Wednesday, 30 May 2012

Introducing: Community Boats in the Jubilee Pageant!



Lyneal Trust pageant rehearsal.
There’ll be more than one thousand boats parading down the River Thames this Sunday 3rd June: Fireboats, sail boats, motor boats, historic boats, manpowered boats, kayaks, working boats, passenger boats, barges and narrowboats are all preparing for Her Majesty The Queen’s Diamond Jubilee Pageant. With three boats applying for every place it’s good to see a selection of community canal boats are going to be part of the event. 

The National Community Boats Association (NCBA) supports and represents community boating organisations on the inland waterways. If you live near a canal there may even be a project near you  using the waterways for socially inclusive activities. They work both with individuals and community based groups providing access to the waterways for disabled, disadvantaged or excluded people in our society.

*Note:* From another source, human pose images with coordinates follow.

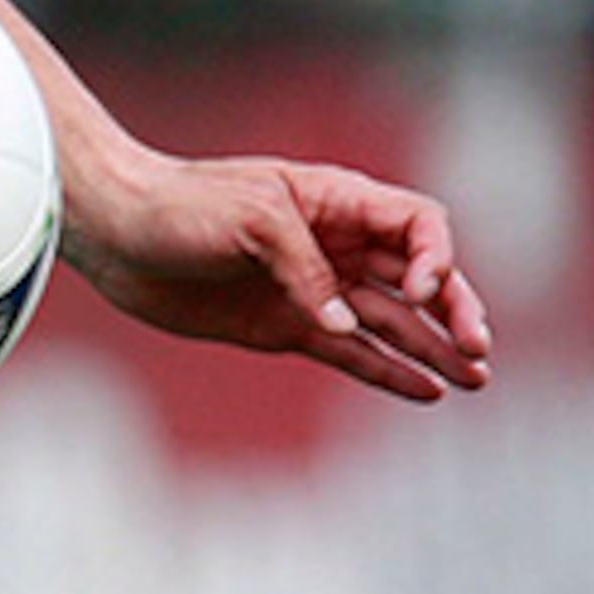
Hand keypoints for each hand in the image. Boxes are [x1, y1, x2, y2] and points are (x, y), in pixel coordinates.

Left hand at [67, 148, 492, 402]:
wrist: (114, 231)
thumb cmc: (180, 205)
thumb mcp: (252, 220)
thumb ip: (306, 270)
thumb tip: (344, 325)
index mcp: (336, 202)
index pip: (417, 226)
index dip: (435, 258)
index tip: (420, 289)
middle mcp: (335, 245)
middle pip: (419, 278)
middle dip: (455, 312)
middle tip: (478, 350)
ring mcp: (313, 289)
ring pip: (391, 321)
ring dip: (434, 349)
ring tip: (476, 381)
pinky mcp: (284, 326)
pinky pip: (350, 352)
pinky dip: (387, 370)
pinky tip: (426, 391)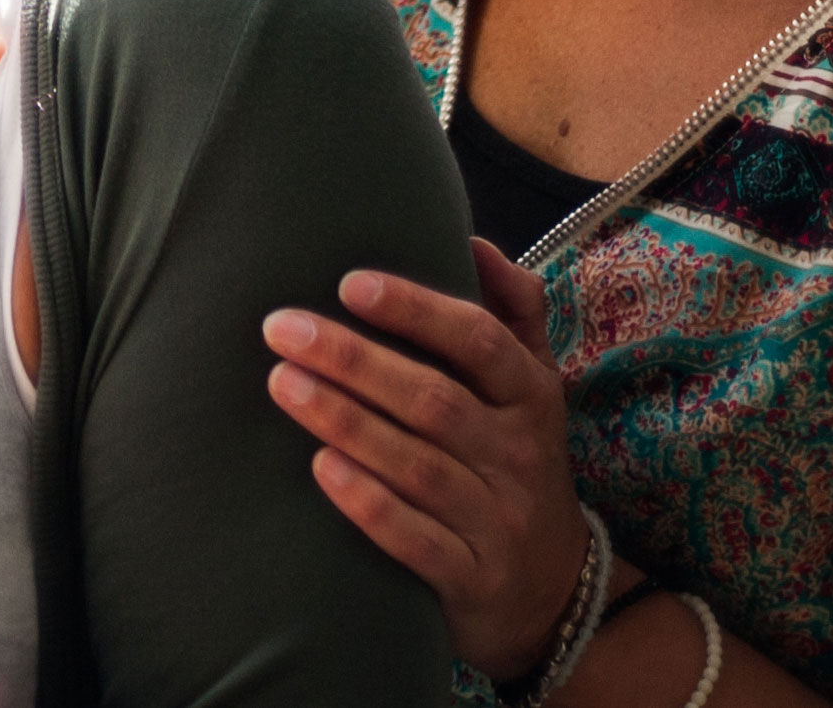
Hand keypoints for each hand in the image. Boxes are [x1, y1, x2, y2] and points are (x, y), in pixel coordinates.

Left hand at [262, 238, 591, 677]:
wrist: (551, 590)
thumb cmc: (516, 458)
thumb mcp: (533, 386)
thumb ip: (512, 312)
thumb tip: (473, 241)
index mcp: (529, 396)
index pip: (479, 342)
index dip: (416, 310)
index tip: (347, 283)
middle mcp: (517, 454)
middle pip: (434, 400)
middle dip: (354, 361)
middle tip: (281, 329)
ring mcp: (495, 519)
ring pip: (418, 467)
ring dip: (347, 423)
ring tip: (283, 384)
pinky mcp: (470, 578)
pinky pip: (417, 540)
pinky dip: (369, 505)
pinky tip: (321, 469)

Projects may focus on education, rehabilitation (health or offending) and building, connecting or strengthening communities. 


Shropshire Lad

The Lyneal Trust are sending two boats on a 220 mile journey to London to join the flotilla: The Shropshire Lass and The Shropshire Lad. The boats’ crews will include army servicemen and women wounded in action. This charity provides holidays for people with disabilities and is located near Ellesmere on the Llangollen canal. 
Wheldale

Wheldale, from The Yorkshire Waterways Museum has also been invited to join Her Majesty’s Pageant in the National Historic Ships section. Although Wheldale has been a Goole based tug all of her working life, she was built in 1959 by EC Jones Boat Builders at Brentford , which is only a few miles from the Pageant mustering point. The crew are excited to be taking Wheldale on a return journey ‘home’ for the first time in 53 years. 
Wheldale: Pageant Crew: Museum volunteers Ernie Sherburn and Steve Gardham,
Museum Engineer Chris Sherburn & Museum Manager Rachel Walker


Although Tarporley at 75 years old, is also on the register of National Historic Ships she will be included in the narrowboat and barge section of the river pageant. She is owned by the charity Camden Canals and Narrowboat Association (CCNA) and crewed by volunteers.


Tarporley

John Sheridan, Chair of CCNA, said: “it is a great honour and a privilege for our boat Tarporley to have been accepted as a participant in the Queen’s Diamond Jubilee Pageant. On this very special occasion, we will be carrying CCNA Trustees and Directors and other volunteers – Tarporley will be decked out with red white and blue bunting and flags, before travelling to the mustering point on the Thames, on the day preceding the Pageant.”

Tarporley takes a wide variety of groups on local trips on the Regent’s Canal, and can provide residential accommodation for longer trips. CCNA particularly welcomes bookings from officially established community groups and organisations to allow people to enjoy cruising on a historic narrowboat who might otherwise not have such an opportunity.  

The Pirate Prince

The Pirate Prince is also based on the Regents Canal at The Pirate Castle in Camden.
The centre was founded 40 years ago to provide water based activities, but staff and volunteers now provide a range of training and community activities on water and ashore. They welcome people of all ages and walks of life.

Red Watch, The Canal  Boat  Project  provides accessible hire boats for disabled groups and community groups, for either day trips or longer holiday excursions. 

Swingbridge 2

Swingbridge 2 is the smallest of the narrowboats, at 32 feet long. She is a purpose built work-boat allowing access to the banks for volunteers to undertake clearance and conservation work. She is owned and managed by  a skills and educational charity, The  Surrey  Care  Trust 

Having so many representatives in the pageant is a wonderful opportunity to showcase the work that community boating projects do nationwide. Many people in our local communities are unable to access the waterways because of a lack of finances. The need to physically regenerate the inland waterways is a popular and ongoing current focus. However, our society is currently losing the opportunity for social regeneration; while communities are living so close to canals and navigations that they cannot use.

I am proud to welcome the NCBA as my newest client and look forward to setting up their blog soon.
If you’d like to find out more about the NCBA you can visit http://www.national-cba.co.uk/  I've also set up a shiny new Twitter account @CommunityBoats so you can keep in touch with what the NCBA are up to.

Disclosure: I was paid to write this post as my first assignment in my work to raise awareness of the NCBA. But I have really enjoyed finding out all of this information and I hope you did too! :-) 
If you're going to her Majesty's Pageant give the community boats a wave!